Bisnis.com, JAKARTA - The National Maritime Institute (Namarin) menilai sudah saatnya revolusi di pelabuhan dilakukan tak lagi sebatas reformasi karena terbukti tak efektif dengan mencuatnya kembali isu pungutan liar (pungli) dan premanisme di Tanjung Priok.
Direktur Namarin Siswanto Rusdi mengatakan langkahnya bisa dimulai dari amendemen seluruh perundang-undangan yang memiliki muara dalam pelabuhan. Tujuannya untuk mengurangi pihak-pihak yang memiliki otoritas kuat di pelabuhan.
Setelah itu, sambungnya, barulah mendirikan sebuah lembaga yang terintegrasi, tunggal dan berkuasa penuh di pelabuhan. Kepada badan inilah seluruh aktivitas Customs Immigration, Quarantine (CIQ) didelegasikan.

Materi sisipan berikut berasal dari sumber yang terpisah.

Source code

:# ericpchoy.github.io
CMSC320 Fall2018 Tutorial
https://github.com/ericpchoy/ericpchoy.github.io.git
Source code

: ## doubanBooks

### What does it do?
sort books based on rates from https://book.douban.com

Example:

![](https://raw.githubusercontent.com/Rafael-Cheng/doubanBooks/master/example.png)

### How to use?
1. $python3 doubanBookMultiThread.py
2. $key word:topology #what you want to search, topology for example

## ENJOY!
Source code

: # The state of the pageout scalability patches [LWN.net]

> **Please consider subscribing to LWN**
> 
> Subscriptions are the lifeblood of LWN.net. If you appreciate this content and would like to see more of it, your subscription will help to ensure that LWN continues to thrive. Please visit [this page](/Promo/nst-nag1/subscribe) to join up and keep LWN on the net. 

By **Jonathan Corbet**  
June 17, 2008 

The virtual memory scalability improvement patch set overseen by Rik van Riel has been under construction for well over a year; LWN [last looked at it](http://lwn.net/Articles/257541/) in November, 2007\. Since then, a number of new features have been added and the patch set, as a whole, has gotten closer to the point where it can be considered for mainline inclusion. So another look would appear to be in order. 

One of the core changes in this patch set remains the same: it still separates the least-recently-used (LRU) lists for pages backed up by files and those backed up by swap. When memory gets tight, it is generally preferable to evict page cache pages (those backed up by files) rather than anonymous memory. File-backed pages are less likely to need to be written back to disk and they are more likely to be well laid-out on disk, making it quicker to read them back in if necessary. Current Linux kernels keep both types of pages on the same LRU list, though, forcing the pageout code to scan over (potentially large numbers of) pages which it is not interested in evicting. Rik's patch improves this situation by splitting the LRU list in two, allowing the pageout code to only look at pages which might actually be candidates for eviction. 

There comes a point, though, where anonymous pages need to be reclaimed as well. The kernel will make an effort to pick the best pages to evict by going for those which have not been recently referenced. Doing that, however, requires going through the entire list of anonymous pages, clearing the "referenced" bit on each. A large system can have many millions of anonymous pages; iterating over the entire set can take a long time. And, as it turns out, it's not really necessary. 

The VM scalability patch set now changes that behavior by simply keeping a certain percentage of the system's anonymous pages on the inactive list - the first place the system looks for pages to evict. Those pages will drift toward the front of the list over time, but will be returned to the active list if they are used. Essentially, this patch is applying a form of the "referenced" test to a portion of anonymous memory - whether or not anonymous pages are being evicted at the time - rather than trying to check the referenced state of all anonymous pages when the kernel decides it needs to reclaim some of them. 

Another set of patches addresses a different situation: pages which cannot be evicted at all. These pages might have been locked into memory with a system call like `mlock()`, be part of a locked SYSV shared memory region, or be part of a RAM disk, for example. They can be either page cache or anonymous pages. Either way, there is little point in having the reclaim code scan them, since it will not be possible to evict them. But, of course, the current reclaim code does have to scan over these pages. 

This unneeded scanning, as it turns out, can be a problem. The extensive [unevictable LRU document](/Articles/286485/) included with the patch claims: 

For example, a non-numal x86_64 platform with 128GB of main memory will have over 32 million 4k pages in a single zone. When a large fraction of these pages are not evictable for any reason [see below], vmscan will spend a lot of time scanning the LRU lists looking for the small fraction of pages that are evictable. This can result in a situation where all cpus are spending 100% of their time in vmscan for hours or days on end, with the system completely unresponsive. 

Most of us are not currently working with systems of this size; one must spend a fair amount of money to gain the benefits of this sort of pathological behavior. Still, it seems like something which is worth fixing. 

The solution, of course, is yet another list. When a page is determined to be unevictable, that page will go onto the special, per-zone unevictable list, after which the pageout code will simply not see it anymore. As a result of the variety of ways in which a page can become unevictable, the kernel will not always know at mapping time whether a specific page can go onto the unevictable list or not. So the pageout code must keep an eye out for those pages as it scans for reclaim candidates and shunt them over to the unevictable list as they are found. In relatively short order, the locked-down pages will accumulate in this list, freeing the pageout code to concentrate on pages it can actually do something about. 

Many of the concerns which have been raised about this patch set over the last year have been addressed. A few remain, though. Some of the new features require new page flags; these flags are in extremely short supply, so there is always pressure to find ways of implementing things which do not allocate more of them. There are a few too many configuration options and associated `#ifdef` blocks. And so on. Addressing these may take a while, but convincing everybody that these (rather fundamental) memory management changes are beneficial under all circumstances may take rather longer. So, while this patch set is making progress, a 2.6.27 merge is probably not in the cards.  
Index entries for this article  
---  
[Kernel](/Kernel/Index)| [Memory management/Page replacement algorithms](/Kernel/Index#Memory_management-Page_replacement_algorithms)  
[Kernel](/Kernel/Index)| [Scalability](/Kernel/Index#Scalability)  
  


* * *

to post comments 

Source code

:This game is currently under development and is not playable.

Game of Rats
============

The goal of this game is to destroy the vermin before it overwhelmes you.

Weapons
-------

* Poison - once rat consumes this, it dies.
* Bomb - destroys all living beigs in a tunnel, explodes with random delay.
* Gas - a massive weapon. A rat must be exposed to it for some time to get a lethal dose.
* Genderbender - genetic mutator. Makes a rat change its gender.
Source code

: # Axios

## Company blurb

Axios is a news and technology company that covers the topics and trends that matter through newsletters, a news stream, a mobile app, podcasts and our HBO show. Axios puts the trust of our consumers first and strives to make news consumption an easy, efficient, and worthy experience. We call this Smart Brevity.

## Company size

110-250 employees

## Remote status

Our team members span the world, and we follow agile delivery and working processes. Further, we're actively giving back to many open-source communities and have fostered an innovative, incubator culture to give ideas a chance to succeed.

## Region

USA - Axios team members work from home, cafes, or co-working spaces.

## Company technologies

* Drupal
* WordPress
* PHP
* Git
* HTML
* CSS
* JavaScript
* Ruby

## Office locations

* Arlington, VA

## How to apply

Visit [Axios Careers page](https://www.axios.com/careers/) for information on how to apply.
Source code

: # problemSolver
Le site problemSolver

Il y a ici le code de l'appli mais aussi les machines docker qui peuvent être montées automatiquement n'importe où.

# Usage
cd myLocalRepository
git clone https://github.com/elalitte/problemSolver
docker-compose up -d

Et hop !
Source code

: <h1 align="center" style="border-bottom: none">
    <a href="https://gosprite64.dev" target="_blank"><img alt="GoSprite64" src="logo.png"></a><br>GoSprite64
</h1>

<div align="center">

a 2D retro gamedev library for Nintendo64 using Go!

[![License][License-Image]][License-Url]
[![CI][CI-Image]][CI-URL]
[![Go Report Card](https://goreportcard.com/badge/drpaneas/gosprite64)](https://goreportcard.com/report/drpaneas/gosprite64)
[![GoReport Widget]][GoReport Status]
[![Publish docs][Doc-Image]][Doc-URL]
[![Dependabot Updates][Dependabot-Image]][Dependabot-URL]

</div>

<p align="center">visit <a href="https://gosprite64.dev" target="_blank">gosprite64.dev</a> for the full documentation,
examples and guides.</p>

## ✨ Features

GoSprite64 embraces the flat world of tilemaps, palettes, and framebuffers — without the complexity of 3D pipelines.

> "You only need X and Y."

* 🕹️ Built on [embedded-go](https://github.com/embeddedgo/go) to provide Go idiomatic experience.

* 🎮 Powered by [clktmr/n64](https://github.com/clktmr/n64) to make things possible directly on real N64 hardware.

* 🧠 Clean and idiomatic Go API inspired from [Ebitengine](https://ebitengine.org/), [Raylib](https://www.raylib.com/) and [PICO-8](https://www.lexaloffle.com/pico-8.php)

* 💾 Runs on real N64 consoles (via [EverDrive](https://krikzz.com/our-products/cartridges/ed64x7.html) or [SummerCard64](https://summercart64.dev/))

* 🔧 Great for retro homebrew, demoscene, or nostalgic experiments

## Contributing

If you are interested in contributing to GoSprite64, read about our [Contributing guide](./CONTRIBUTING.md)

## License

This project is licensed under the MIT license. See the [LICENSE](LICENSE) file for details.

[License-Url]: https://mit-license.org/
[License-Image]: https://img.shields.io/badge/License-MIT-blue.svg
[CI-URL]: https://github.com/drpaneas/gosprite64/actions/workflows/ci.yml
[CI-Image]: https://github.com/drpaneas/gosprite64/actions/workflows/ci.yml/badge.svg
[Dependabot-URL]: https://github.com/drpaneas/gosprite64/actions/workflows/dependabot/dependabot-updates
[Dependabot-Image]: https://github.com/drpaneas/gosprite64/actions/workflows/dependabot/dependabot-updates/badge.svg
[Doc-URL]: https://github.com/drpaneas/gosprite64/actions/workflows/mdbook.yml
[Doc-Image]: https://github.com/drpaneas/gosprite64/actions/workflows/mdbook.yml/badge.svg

Instansi QIC, sebutnya, tetap bisa masuk ke pelabuhan tetapi hanya untuk mengurusi kasus-kasus besar semisal penyelundupan dan wabah menular. Di samping itu, badan itu juga merupakan badan usaha yang dapat menjalankan roda bisnis kepelabuhanan.
"Banyak contoh di dunia ini di mana regulator dan operator berada dalam satu kamar yang sama. Port of Rotterdam misalnya. Dikaitkan dengan revolusi mental yang diusung oleh Presiden Joko Widodo, barangkali inilah revolusi yang harus diselesaikan. Pelabuhan kita harus direvolusi, bukan direformasi karena selama ini reformasi itu tidak efektif," ujarnya, Senin (14/6/2021).
Dia juga meminta pemerintah agar mengusut tuntas dan tak salah fokus karena saat ini pelaku premanisme dan pungli yang ditangkap oleh Polri saat ini pun hanyalah kelas teri.
Baca Juga
Berdasarkan penilaiannya, masalah pungli di Tanjung Priok yang juga terjadi di pelabuhan-pelabuhan utama lainnya di Indonesia berakar pada praktik bagi-bagi kekuasaan. Kawasan pelabuhan, sebutnya, adalah ladang bisnis yang mengiurkan dengan jumlah perputaran uang yang juga besar.
"’Harta’ sebagus ini sayang dilewatkan begitu saja; ia perlu ‘dibagi rata’ di antara sesama instansi. Bahkan, preman pun, mulai dari yang berdasi rapi hingga yang hanya bersendal jepit dan berbaju seadanya, dapat jatah atau bisa mengambil jatah dari bisnis kepelabuhanan nasional," tekannya.
Dampaknya, dari pembagian kekuasaan pada akhirnya menjadi pembagian keuntungan dan ini sudah berlangsung sejak lama, dari zaman kumpeni hingga republik berdiri. Memang, sebutnya, ada fungsi kepemerintahan di pelabuhan tetapi orientasinya sudah berbeda.
Di sisi lain, sebutnya ada Badan Usaha Milik Negara (BUMN) yang diposisikan hanya sebagai operator dan untuk mencari keuntungan sebanyak-banyaknya. Pada bagian yang lain terdapat regulator yang menjadi demangnya operator. Dualisme operator-regulator ini menjadi fakta bagaimana berjalannya power sharing dan profit sharing.